会社としては、運送業を営む以上、交通事故が発生する危険は常にあるにかかわらず、会社は、自損事故への車両保険の加入を取りやめていたこと

従業員の勤務状況が過酷なものであったり、日常的に積載量オーバーで車両を運転することを強いられていたような事情は認められない

事故は、従業員の過失に基づくものである

以上の事情等を総合的に考慮し、信義則により、従業員の負担を上記損額額の3割と判断する

 

上記のような裁判例の考え方に基礎となっている最高裁の判例として、昭和51年7月8日判決があり、これによれば

「使用者が、その事業の執行につきなされた被用者の加害行為により、使用者としての損賠賠償責任を負担したことにより、損害を被った場合は、使用者は、その事業の性格、規模、施設の状況、被用者の業務の内容、労働条件、勤務態度、加害行為の態様、加害行為の予防もしくは損失の分散についての使用者の配慮の程度その他諸般の事情に照らし、損害の公平な分担という見地から信義則上相当と認められる限度において、被用者に対し損害の求償を請求することができるものと解すべき」

と判断されています。

この判断は、その内容としては、従業員が第三者に与えた損害を、会社が使用者責任に基づき、当該第三者に弁償した後に、その弁償した金額を、従業員に対して、求償する際の制限を認めたものですが、上記のように、従業員の過失による自損事故により、会社の財産(車両)が被害を受け、その被害について、会社が、従業員に対し、損害賠償請求権を行使する際にも、同様な制限が認められているということになります。

そして、上記の事例では、従業員の負担割合を30%としていますが、類似の事例において、名古屋地裁h21.9.9判決や神戸地裁h26.9.19判決は、従業員の負担すべき割合を25%としています。

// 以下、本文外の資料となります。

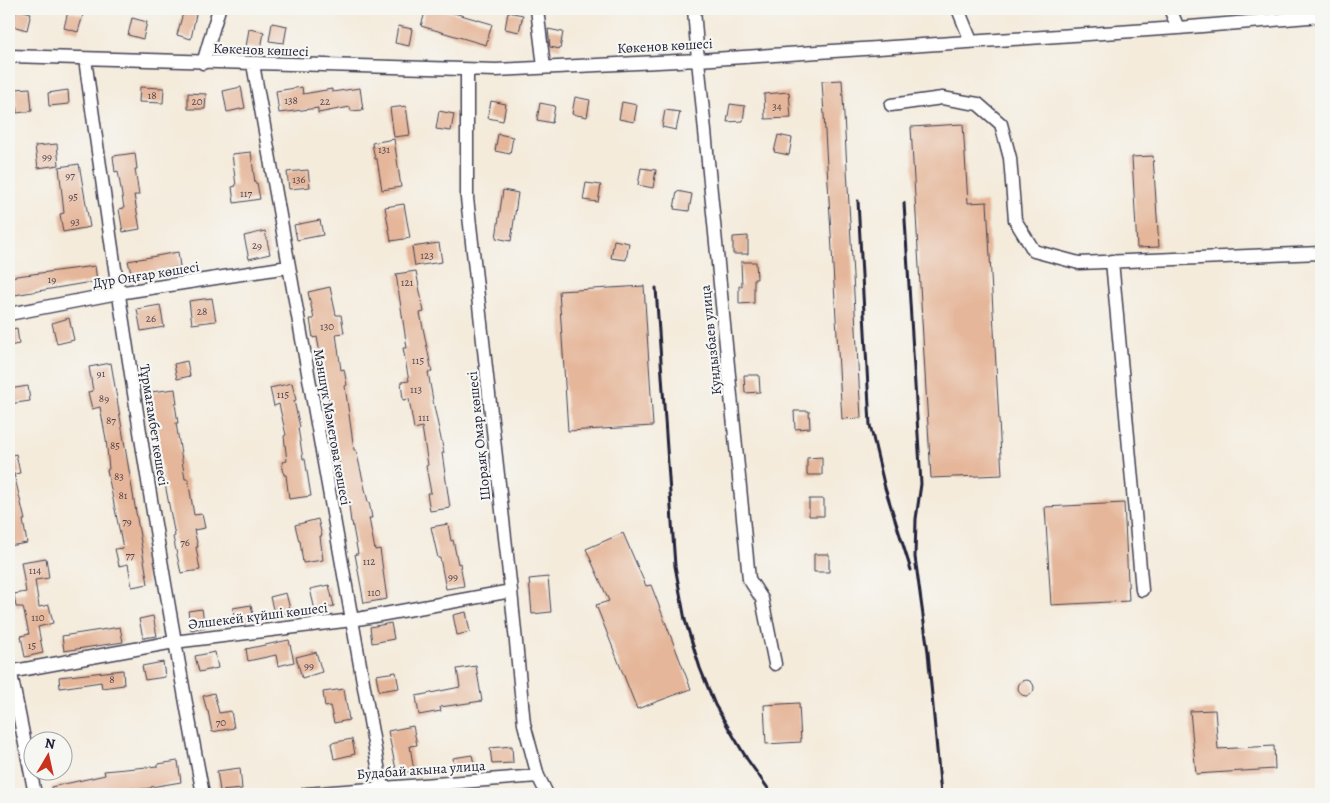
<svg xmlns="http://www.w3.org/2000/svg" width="1330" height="803" font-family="Alegreya,serif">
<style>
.building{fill:#e5b699}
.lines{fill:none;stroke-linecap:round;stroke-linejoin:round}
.minor-casing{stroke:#424053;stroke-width:15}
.minor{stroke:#fff;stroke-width:12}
.rail{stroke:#22223b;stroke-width:3}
.labels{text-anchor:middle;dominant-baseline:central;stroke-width:4.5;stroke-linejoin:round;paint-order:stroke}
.number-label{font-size:11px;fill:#534752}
.street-label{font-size:14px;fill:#22223b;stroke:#f6f6f2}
</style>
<rect width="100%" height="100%" fill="#f6f6f2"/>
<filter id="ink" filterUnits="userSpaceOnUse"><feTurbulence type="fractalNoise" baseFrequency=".02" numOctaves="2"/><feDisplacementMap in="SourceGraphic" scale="10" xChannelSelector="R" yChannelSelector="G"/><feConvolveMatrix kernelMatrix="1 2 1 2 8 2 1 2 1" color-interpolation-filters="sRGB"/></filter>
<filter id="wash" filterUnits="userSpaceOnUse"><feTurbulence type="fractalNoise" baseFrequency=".0096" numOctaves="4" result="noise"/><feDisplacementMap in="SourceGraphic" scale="20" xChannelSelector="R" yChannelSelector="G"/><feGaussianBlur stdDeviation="1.12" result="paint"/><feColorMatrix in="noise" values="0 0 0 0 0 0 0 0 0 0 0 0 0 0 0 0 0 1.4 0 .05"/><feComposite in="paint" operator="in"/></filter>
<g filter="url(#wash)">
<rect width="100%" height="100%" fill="#f4ebdb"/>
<g id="blocks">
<path class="building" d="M16 9 31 13 27 30 12 26Z
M184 9H197L191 39 177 35Z
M426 9H440L492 24 486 45 421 26Z
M68 11 83 15 78 32 64 28Z
M508 12 523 15 519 32 505 29Z
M132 18 147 22 143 39 128 35Z
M272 23 287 26 284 43 269 41Z
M398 26 412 29 409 46 395 43Z
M249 29 264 32 261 49 246 47Z
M548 29 563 32 560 49 550 47Z
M842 80 861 418 842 419 822 81Z
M140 87 164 88 163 103 139 102Z
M241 87 245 108 227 112 223 91Z
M302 87 303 94 332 89V92L360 88 363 110 351 111 350 107 318 113V108L279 113 276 91Z
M30 88 32 111 17 113 15 89Z
M68 90 69 104 49 106 48 93Z
M789 92 791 118 765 119 764 94Z
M188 93 206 94 205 109H188Z
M575 97 590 100 587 117 572 114Z
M491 101 506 104 503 121 488 118Z
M622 102 637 105 634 122 619 119Z
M540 103 555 106 552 123 537 120Z
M730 104 745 106 743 121 727 122Z
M406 106 410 135 394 137 390 108Z
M665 110 680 112 676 130 662 127Z
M439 111 454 114 451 131 436 129Z
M963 124 968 203 987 202 1002 475 931 478 911 127Z
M498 134 513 137 510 154 495 151Z
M778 135 792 138 789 155 774 152Z
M394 139 401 187 382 190 377 159H375L372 143Z
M57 144 59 165 38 168 35 146Z
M251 152 255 183H257L260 199 234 203 232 187 236 186 232 154Z
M135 153 137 169H135L139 195H134L140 229 123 232 119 209 124 208 118 171 115 172 113 156Z
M1153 156 1159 247 1137 248 1132 157Z
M79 164 90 227 63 232 60 214 64 213 59 167Z
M641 168 656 170 653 188 638 185Z
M308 170 310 187 289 189 287 172Z
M586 183 601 185 598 202 583 200Z
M503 190 518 193 511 241 496 238Z
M677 191 692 194 689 211 674 209Z
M404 204 410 238 391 241 385 207Z
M320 220 323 235 297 240 294 225Z
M265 231 270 254 249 259 244 236Z
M748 236V254H733V237Z
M614 240 629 243 626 260 611 258Z
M439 243 442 262 415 266 412 247Z
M178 252 180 267 154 271 132 277 128 261Z
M741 262H756L757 279H754V303L739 304V286H742Z
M95 266 97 281 9 296V277Z
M416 271 424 312 420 313 432 372H428L434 406 444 453H442L450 508 430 511 427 493H431L426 466 428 465 422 427 414 429 409 399 403 400 401 382 409 381 403 348H407L396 274Z
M644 286 653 426 568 431 559 291Z
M330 287 336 315H341L344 333 336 334 341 370 344 369 347 385 345 386 354 450H356L368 502H369L372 518H369L375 550 380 549 387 599 364 603 355 554H358L352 522H351L349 506 337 454 333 422 317 337 313 338 310 319H314L308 292Z
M212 298 216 321 192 324 189 301Z
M160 305 164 327 141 331 137 309Z
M69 318 74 340 57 344 52 323Z
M17 328 19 344 9 346V330Z
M187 361 190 376 177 379 174 364Z
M111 363 148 584 132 587 128 564 119 566 115 549 123 548 107 470 109 469 106 439 100 407 92 409 88 392 93 391 89 367Z
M744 375H759L760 392 745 393Z
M292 383 296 400 294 401 300 427 298 428 303 459H305L311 496 289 499 286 475H284L282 462 287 461 284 436 286 435 279 404 274 406 270 388Z
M28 386 30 401 9 404V389Z
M175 389 177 404H175L178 423H176L185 479H188L194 515 202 514 205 528 194 530 198 547H196L200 570 181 573 173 537 175 536 160 458 151 392Z
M794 411H809L810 428 795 429Z
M16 454 20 473 14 474 25 520H23L27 543 9 546V456Z
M822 457V475H807V458Z
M809 499H824V516H809Z
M1124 503 1129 601 1051 605 1045 507Z
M318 519 322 536H320L323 560 303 563 300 541H299L295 525Z
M448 524 451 541 453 540 458 564 460 563 464 586 446 589 440 558H438L431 527Z
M623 533 646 586 651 585 691 689 637 709 596 605 609 601 586 549Z
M814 554H829V572H814Z
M46 558 49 578 35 580 39 607 49 605 53 623 38 627 43 653 25 657 21 636 29 634 23 607H16L14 594 26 592 21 562Z
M548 577 551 612 532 614 529 579Z
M329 585 334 606 315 610 310 589Z
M286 593 291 613 275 617 270 597Z
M251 605 254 620 235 624 233 608Z
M202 609 205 627 191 630 188 611Z
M466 612 470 632 457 635 453 615Z
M153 616 157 636 143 638 139 619Z
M391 623 394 639 372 643 370 627Z
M120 627 123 642 64 651 62 636Z
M289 640 294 662 278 666 276 655 248 661 246 649Z
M215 652 218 668 199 672 195 656Z
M316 652 322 672 302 678 296 657Z
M163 662 165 677 145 680 142 666Z
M476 666 482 701 440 707 441 711 419 715 416 696 460 687 457 669Z
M123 670 124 685 102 688 101 682 60 688 59 677Z
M396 672 399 688 379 691 376 675Z
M1018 688a8 8 0 1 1 16 0a8 8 0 1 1-16 0Z
M344 689 349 720 334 723 330 706 325 707 323 692Z
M214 693 219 713 231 711 234 728 212 732 208 711H207L203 696Z
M799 703 801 742 766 744 764 705Z
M1215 710 1218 749 1274 746 1275 769 1196 774 1190 711Z
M413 726 417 745 410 746 414 771 397 774 388 731Z
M352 739 355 754 334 759 331 743Z
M512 746 513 763 492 764 490 748Z
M472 755 475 768 455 771 453 758Z
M178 761 181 782 151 787V788L134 790V788L101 794H52L51 787 105 775 104 771 158 766V764Z
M240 768 242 789 220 791 217 771Z"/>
</g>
</g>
<g filter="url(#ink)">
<use href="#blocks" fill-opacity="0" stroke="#424053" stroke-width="1"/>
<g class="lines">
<defs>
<path id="minor" d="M537 9 544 67
M694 9 698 60 749 579 762 599 775 664
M958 9 971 41
M1170 9 1178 28
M9 56 496 70 698 60 1178 28 1321 16
M85 59C119 305 156 550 203 794
M203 63 219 9
M253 64 383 794
M467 70V198L511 591 524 724 538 776 547 794
M891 105 942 98 978 104 1001 124 1010 158 1015 220 1034 251 1079 263 1321 253
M1112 261 1142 590
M9 314 118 293 288 267
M9 664 35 794
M9 672 174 642 352 620 511 591
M306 794 538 776"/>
</defs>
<use href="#minor" class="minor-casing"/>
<use href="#minor" class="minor"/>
<path class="rail" d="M858 201 870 425 885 488 911 570
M904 203 921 484 916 519 915 557 928 652 941 794
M656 288 675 566 685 620 700 668 715 705 747 759 772 794"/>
</g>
</g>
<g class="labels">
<g class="number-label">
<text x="152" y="95">18</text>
<text x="291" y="100">138</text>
<text x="197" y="101">20</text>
<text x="325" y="101">22</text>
<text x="777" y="106">34</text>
<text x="384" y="149">131</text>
<text x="47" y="156">99</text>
<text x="70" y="175">97</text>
<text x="299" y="179">136</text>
<text x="246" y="193">117</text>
<text x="73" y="196">95</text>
<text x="75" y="221">93</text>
<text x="257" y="245">29</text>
<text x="427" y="255">123</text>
<text x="52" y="279">19</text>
<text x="407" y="282">121</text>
<text x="202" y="311">28</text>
<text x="151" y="318">26</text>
<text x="327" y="326">130</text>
<text x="418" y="360">115</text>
<text x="101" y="373">91</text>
<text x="416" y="389">113</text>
<text x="283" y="394">115</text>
<text x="104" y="398">89</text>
<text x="424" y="417">111</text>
<text x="111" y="420">87</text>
<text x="115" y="445">85</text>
<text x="119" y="476">83</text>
<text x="123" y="495">81</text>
<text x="127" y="521">79</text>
<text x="185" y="542">76</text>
<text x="130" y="555">77</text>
<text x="369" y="561">112</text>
<text x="35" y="570">114</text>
<text x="453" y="576">99</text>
<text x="374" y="592">110</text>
<text x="38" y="617">110</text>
<text x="32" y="645">15</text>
<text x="309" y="665">99</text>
<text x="112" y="679">8</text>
<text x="221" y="722">70</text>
</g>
<g class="street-label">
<text transform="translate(665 46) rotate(-3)">Көкенов көшесі</text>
<text transform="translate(261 50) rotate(2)">Көкенов көшесі</text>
<text transform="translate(146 275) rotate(-9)">Дүр Оңғар көшесі</text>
<text transform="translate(711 340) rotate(-96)">Кундызбаев улица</text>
<text transform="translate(154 425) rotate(81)">Тұрмағамбет көшесі</text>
<text transform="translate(332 427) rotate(80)">Мәншүк Мәметова көшесі</text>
<text transform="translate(479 436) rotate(-96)">Шораяқ Омар көшесі</text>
<text transform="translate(258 616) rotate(-7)">Әлшекей күйші көшесі</text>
<text transform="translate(421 770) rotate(-4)">Будабай акына улица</text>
</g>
</g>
<rect width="1330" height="803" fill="none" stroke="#f6f6f2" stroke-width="30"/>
<g transform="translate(48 756) rotate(9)"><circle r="24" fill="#f6f6f2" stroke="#a1a1a9"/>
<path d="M0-4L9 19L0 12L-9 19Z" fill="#c8321e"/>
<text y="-8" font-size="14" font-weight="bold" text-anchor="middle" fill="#22223b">N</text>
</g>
</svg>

25~30%が従業員が負担すべき金額とすると、従業員の保護に厚いように感じられますが、上記の事例を見るとわかるとおり、会社から請求のある金額は、車両損害に限らず、休車損害や、廃車費用等の請求を広く請求してくる可能性があり、そうすると、25~30%とはいえ、相当な額の負担を従業員として強いられる可能性が高くなります。

従業員としても、安全運転を心がけることは勿論ですが、会社としても、事故に備えて、必要な保険への加入が望ましいといえます。